Meno normative, più invenzioni
_di Roberto Vacca
Non ho mai usato l’orrida espressione “lacci e lacciuoli”, ma mi viene in mente spesso leggendo i giornali e ascoltando la radio. Sono sempre di più quelli che vogliono migliorare le città, la nazione, il mondo solo a forza di leggi e regole. Le parole che ripetono più spesso sono: “norme”, “provvedimento”, “normativa”, “testo unico”, “regolamento di attuazione”, “procedura”, “conformità”, “protocollo di applicazione”, “statuto”, “commissione”, “allegato tecnico” e, per chi ama l’itang’liano o tratta con stranieri, anche “charter” e “memorandum of understanding”. Spesso i tecnici citano di continuo leggi riguardanti la loro attività (e le chiamano col numero e l’anno: “Ma vogliamo parlare un po’ della 3567/97?”)
Viene in mente la storia dei tre scienziati russi che nel 1975 parteciparono a Parigi a un congressone di un mese. Al primo weekend vanno dalla polizia e chiedono un permesso per andare a Versailles. Gli spiegano che non ce n’è bisogno: vadano pure. Al secondo weekend chiedono al commissariato un permesso per andare a Chartres. Il poliziotto, impaziente, spiega: non ci vuole permesso nemmeno per Chartres. Al terzo weekend vanno di nuovo alla polizia: “Vorremmo visitare Orleans.” – sorridono – “E’ un altro dipartimento: qui il permesso ci vuole, no?” Il poliziotto li tratta male: “No, non ci vuole. Prendete un’auto un treno – e andate. E ora: fuori!” Mentre escono uno dei tre dice:
“Vi rendete conto: la guerra è finita da trent’anni e questi francesi ancora non si sono riorganizzati!”
A più di mezzo secolo dalla guerra, gli italiani si sono riorganizzati troppo. Critichiamo gli anglosassoni che non hanno codici e fanno proliferare precedenti legali che hanno forza di legge. Intanto continuiamo a produrre regolamenti in modo che sembra vanificare i tentativi dell’On. Bassanini [CHI LI RICORDA?] per eliminare i certificati inutili, estendere le autocertificazioni, modernizzare con la telematica la nostra deplorevole burocrazia.
E’ giusto che sia vietato vendere prodotti dannosi, vandalizzare proprietà pubbliche e private, mettere a rischio vita e salute dei nostri dipendenti, concittadini, familiari. E’ giusto imporre che vengano manutenuti bene veicoli e fabbricati e che i rifiuti nocivi vengano neutralizzati e portati a discariche ben fatte. E’ giustissimo che si facciano i controlli fiscali (anche se converrebbe usare maggiori risorse per individuare i grandi evasori che non per tampinare i piccoli commercianti). E’ giusto che si cerchi di aumentare la sicurezza. Non è giusto lamentarsi di continuo perchè le cose vanno male, pretendendo nuove regole e ignorando i grandi miglioramenti che ci sono stati. Negli ultimi 40 anni il numero dei morti in incidenti stradali si è ridotto del 75%. Nel 1926 morirono 65.000 persone a causa di mali ignoti, non diagnosticati, ma il loro numero scende di continuo: 12.000 nel 1991 e 9.220 nel 2010. Non possiamo occuparci solo di cose come queste. Il mondo cambia a velocità mai vista prima. Usiamo macchine e servizi di cui pochi anni fa non avremmo immaginato la possibile esistenza. Ma giornali, radio e TV presentano le invenzioni nuove come curiosità o americanate (come si diceva un tempo).

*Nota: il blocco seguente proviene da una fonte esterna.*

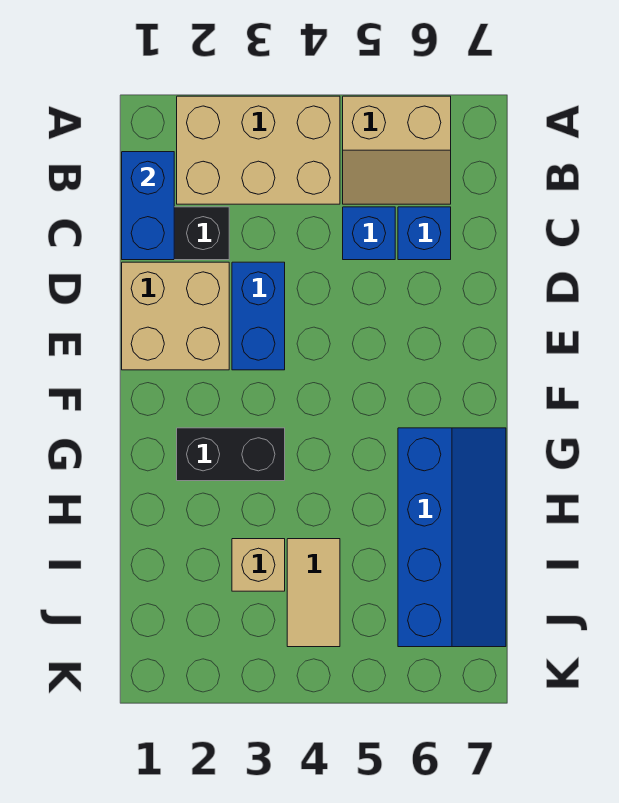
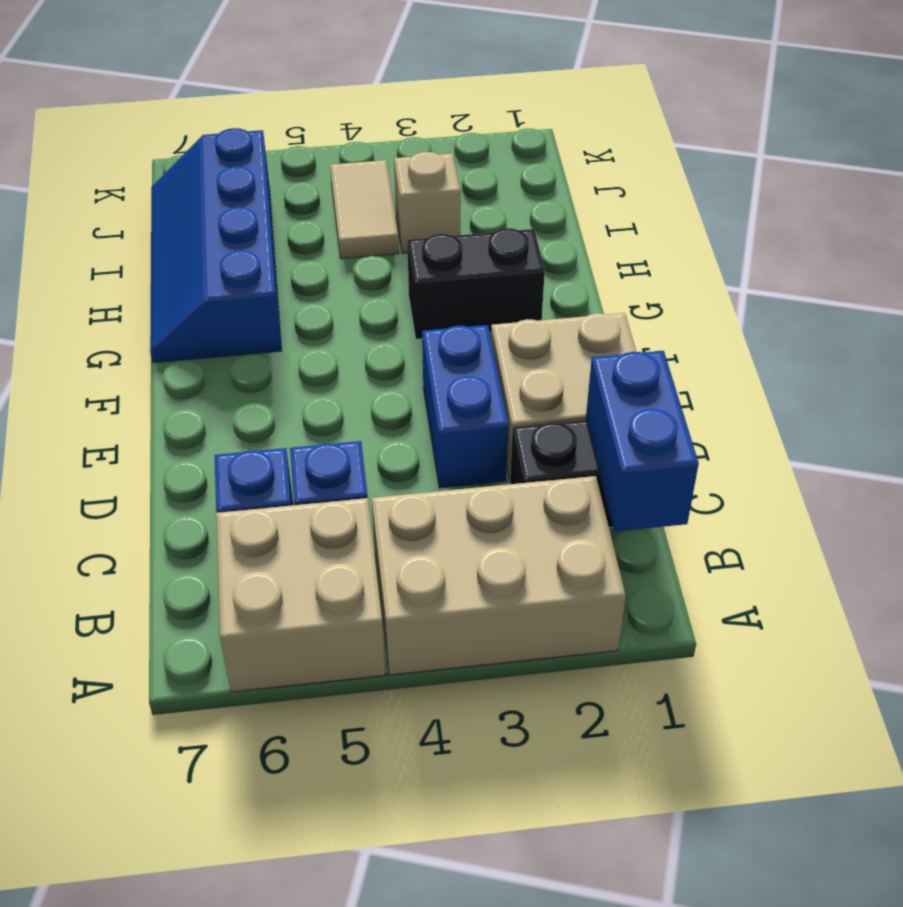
tan 2x2 slope [343,96,451,204] -> tan 2x2 brick [216,498,385,692]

Vorrei parlare con giornalisti che guardano, pensano e informano (e non parlano del cidièrre [comitato di redazione]). Vorrei parlare con ingegneri che progettano e realizzano, conoscono la normativa (e ne parlano poco). Vorrei sentire medici che studiano, capiscono, ma che parlano poco di sanità in astratto. Vorrei leggere e sentire racconti di cose nuove inventate da chi – ignorato – continua a concepire idee, a innovare tecnologie, a creare immagini (ma non film e quadri convenzionali e scontati), parole, ornamenti, a scoprire fenomeni naturali o teoremi, a divisare modi di organizzare attività di ogni genere. Vorrei che queste cose fossero presentate in modo piano e non pretenzioso.
Molte non le capirei – e vorrei che mi aiutassero a capirle. Invece come diceva Shakeaspeare, si fa troppo rumore per nulla. Non si vive bene così. Marziale diceva “la vita non è vivere – è stare bene (Non vivere, sed valere vita est).